Sen. Susan Collins, R-Maine, has already come out against voting before Election Day.

In a statement Saturday, she said the winner of the Nov. 3 presidential election should choose Ginsburg’s replacement. But she said she would not object to the Senate Judiciary Committee beginning to vet Trump’s eventual nominee.

“Given the proximity of the presidential election, however, I do not believe that the Senate should vote on the nominee prior to the election,” Collins said.

Sen. Lisa Murkowski, R-Alaska, also has said she would not vote to confirm a Supreme Court nominee so close to the election. She voted against the confirmation of Trump nominee Brett Kavanaugh in 2018.

Trump took a shot at Murkowski on Sunday in a tweet about an upcoming town hall she is holding. “No thanks!” the president tweeted.

In 2016, Lee, a member of the Senate Judiciary Committee, argued against the Senate holding hearings or voting on Garland.

“In light of the contentious presidential election already well underway, my colleagues and I on the Judiciary Committee have already given our advice and consent on this issue: We will not have any hearings or votes on President Obama’s pick,” he said.

Lee said at the time that the American people should have a voice in the selection through the presidential election.

“In my view, with the future of the Supreme Court now at stake, and the election for our next president already underway, it is the people who should determine what kind of Supreme Court they wish to have,” he said.

Lee said then that meeting with any nominee Obama put forward would be a waste of the Senate’s time.

“The president is entitled, of course, to discharge his own constitutional authority to nominate. But it is the Senate’s constitutional prerogative to withhold consent and protect the people’s voice,” he said in 2016.
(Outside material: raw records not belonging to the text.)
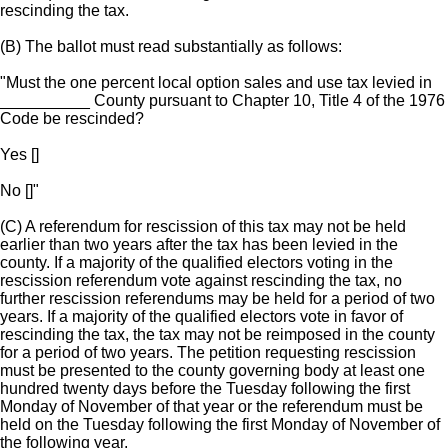
rescinding the tax.
(B) The ballot must read substantially as follows:
"Must the one percent local option sales and use tax levied in
__________ County pursuant to Chapter 10, Title 4 of the 1976
Code be rescinded?
Yes []
No []"
(C) A referendum for rescission of this tax may not be held
earlier than two years after the tax has been levied in the
county. If a majority of the qualified electors voting in the
rescission referendum vote against rescinding the tax, no
further rescission referendums may be held for a period of two
years. If a majority of the qualified electors vote in favor of
rescinding the tax, the tax may not be reimposed in the county
for a period of two years. The petition requesting rescission
must be presented to the county governing body at least one
hundred twenty days before the Tuesday following the first
Monday of November of that year or the referendum must be
held on the Tuesday following the first Monday of November of
the following year.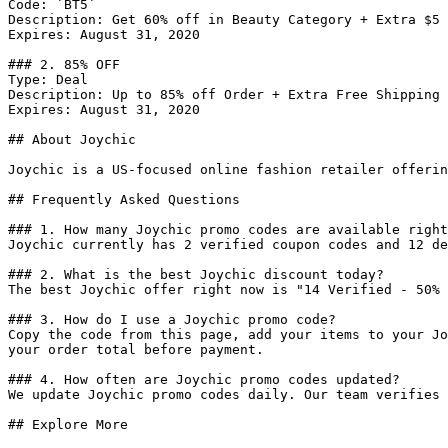
Code: `BT5`

Description: Get 60% off in Beauty Category + Extra $5 
Expires: August 31, 2020

### 2. 85% OFF

Type: Deal

Description: Up to 85% off Order + Extra Free Shipping 
Expires: August 31, 2020

## About Joychic

Joychic is a US-focused online fashion retailer offerin
## Frequently Asked Questions

### 1. How many Joychic promo codes are available right
Joychic currently has 2 verified coupon codes and 12 de
### 2. What is the best Joychic discount today?

The best Joychic offer right now is "14 Verified - 50% 
### 3. How do I use a Joychic promo code?

Copy the code from this page, add your items to your Jo
your order total before payment.

### 4. How often are Joychic promo codes updated?

We update Joychic promo codes daily. Our team verifies 
## Explore More
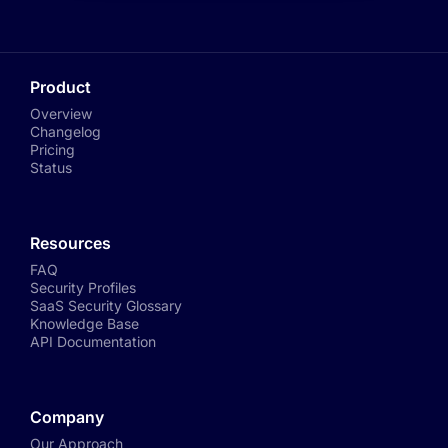
Product
Overview
Changelog
Pricing
Status
Resources
FAQ
Security Profiles
SaaS Security Glossary
Knowledge Base
API Documentation
Company
Our Approach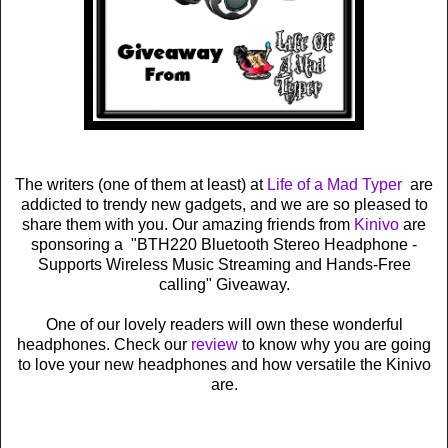
The writers (one of them at least) at
Life of a Mad Typer
are
addicted to trendy new gadgets, and we are so pleased to
share them with you. Our amazing friends from
Kinivo
are
sponsoring a "BTH220 Bluetooth Stereo Headphone -
Supports Wireless Music Streaming and Hands-Free
calling" Giveaway.
One of our lovely readers will own these wonderful
headphones. Check our
review
to know why you are going
to love your new headphones and how versatile the Kinivo
are.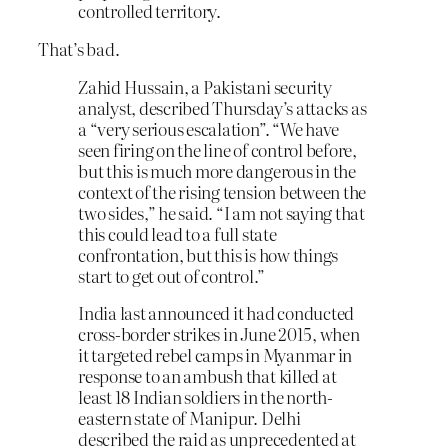
controlled territory.
That’s bad.
Zahid Hussain, a Pakistani security
analyst, described Thursday’s attacks as
a “very serious escalation”. “We have
seen firing on the line of control before,
but this is much more dangerous in the
context of the rising tension between the
two sides,” he said. “I am not saying that
this could lead to a full state
confrontation, but this is how things
start to get out of control.”
India last announced it had conducted
cross-border strikes in June 2015, when
it targeted rebel camps in Myanmar in
response to an ambush that killed at
least 18 Indian soldiers in the north-
eastern state of Manipur. Delhi
described the raid as unprecedented at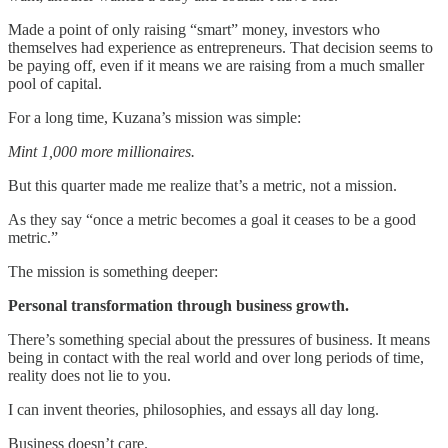
Made a point of only raising “smart” money, investors who
themselves had experience as entrepreneurs. That decision seems to
be paying off, even if it means we are raising from a much smaller
pool of capital.
For a long time, Kuzana’s mission was simple:
Mint 1,000 more millionaires.
But this quarter made me realize that’s a metric, not a mission.
As they say “once a metric becomes a goal it ceases to be a good
metric.”
The mission is something deeper:
Personal transformation through business growth.
There’s something special about the pressures of business. It means
being in contact with the real world and over long periods of time,
reality does not lie to you.
I can invent theories, philosophies, and essays all day long.
Business doesn’t care.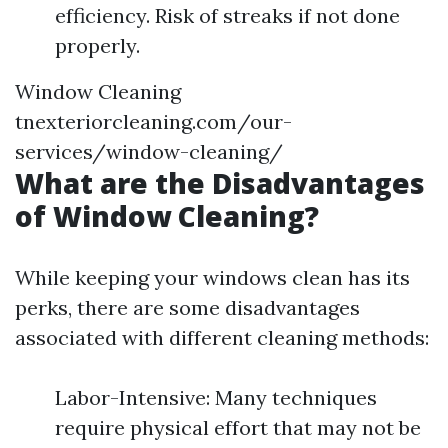
efficiency. Risk of streaks if not done
properly.
Window Cleaning
tnexteriorcleaning.com/our-
services/window-cleaning/
What are the Disadvantages
of Window Cleaning?
While keeping your windows clean has its
perks, there are some disadvantages
associated with different cleaning methods:
Labor-Intensive: Many techniques
require physical effort that may not be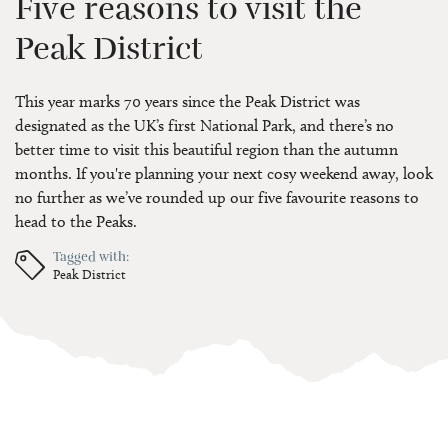
Five reasons to visit the
Peak District
This year marks 70 years since the Peak District was
designated as the UK’s first National Park, and there’s no
better time to visit this beautiful region than the autumn
months. If you're planning your next cosy weekend away, look
no further as we’ve rounded up our five favourite reasons to
head to the Peaks.
Tagged with:
Peak District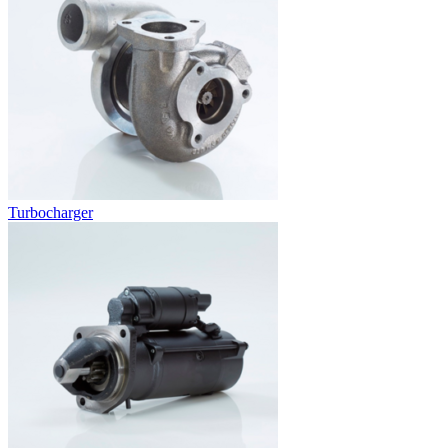
Turbocharger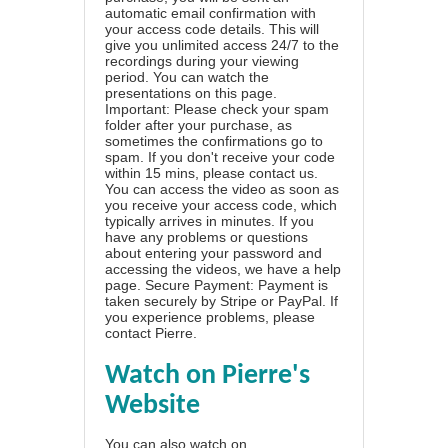
automatic email confirmation with
your access code details. This will
give you unlimited access 24/7 to the
recordings during your viewing
period. You can watch the
presentations on this page.
Important: Please check your spam
folder after your purchase, as
sometimes the confirmations go to
spam. If you don't receive your code
within 15 mins, please contact us.
You can access the video as soon as
you receive your access code, which
typically arrives in minutes. If you
have any problems or questions
about entering your password and
accessing the videos, we have a
help
page
. Secure Payment: Payment is
taken securely by Stripe or PayPal. If
you experience problems, please
contact Pierre
.
Watch on Pierre's
Website
You can also watch on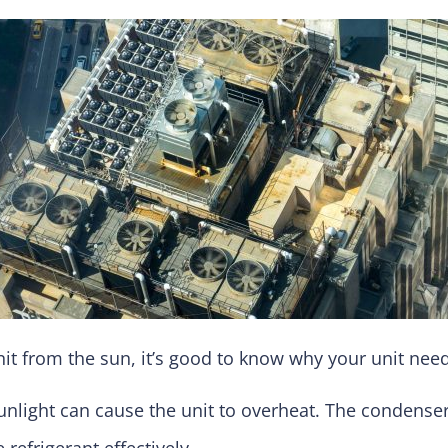
it from the sun, it’s good to know why your unit need
unlight can cause the unit to overheat. The condenser
refrigerant effectively.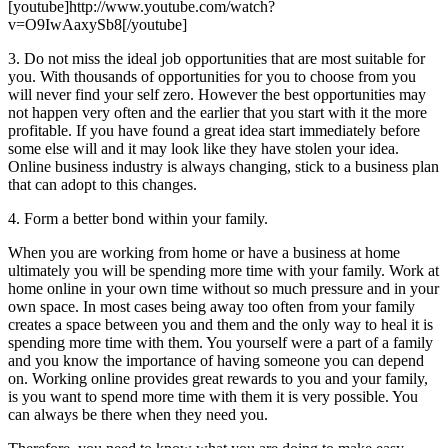
[youtube]http://www.youtube.com/watch?
v=O9IwAaxySb8[/youtube]
3. Do not miss the ideal job opportunities that are most suitable for
you. With thousands of opportunities for you to choose from you
will never find your self zero. However the best opportunities may
not happen very often and the earlier that you start with it the more
profitable. If you have found a great idea start immediately before
some else will and it may look like they have stolen your idea.
Online business industry is always changing, stick to a business plan
that can adopt to this changes.
4. Form a better bond within your family.
When you are working from home or have a business at home
ultimately you will be spending more time with your family. Work at
home online in your own time without so much pressure and in your
own space. In most cases being away too often from your family
creates a space between you and them and the only way to heal it is
spending more time with them. You yourself were a part of a family
and you know the importance of having someone you can depend
on. Working online provides great rewards to you and your family,
is you want to spend more time with them it is very possible. You
can always be there when they need you.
As a senator in 1992, Democratic presidential nominee Joe Biden demanded that President George H. W. Bush wait until after the election to nominate to fill a Supreme Court vacancy. In 2016, Biden said he would go ahead with the confirmation process if he were head of the Judiciary Committee.

Over the weekend, the former vice president tweeted: “Let me be clear: The voters should pick a President, and that President should select a successor to Justice Ginsburg.”

Karpowitz said if Republicans move to fill Ginsburg’s seat now and are successful but the Democrats take the Senate and the presidency in November, the likelihood that Democrats will increase the number of seats on the court or take other more extreme measures to counter Republican actions increases.

The core question for Romney is how much importance he places on a functioning nomination process in which both parties are able to work together, he said.

“And this is a difficult question because the price could be a conservative court for decades, something that is obviously important to Republicans,” Karpowitz said. “But the healthy functioning of the nominations process, which has grown increasingly bitter and dysfunctional in recent years, is also vital to our constitutional system and ultimately to the legitimacy of the court.”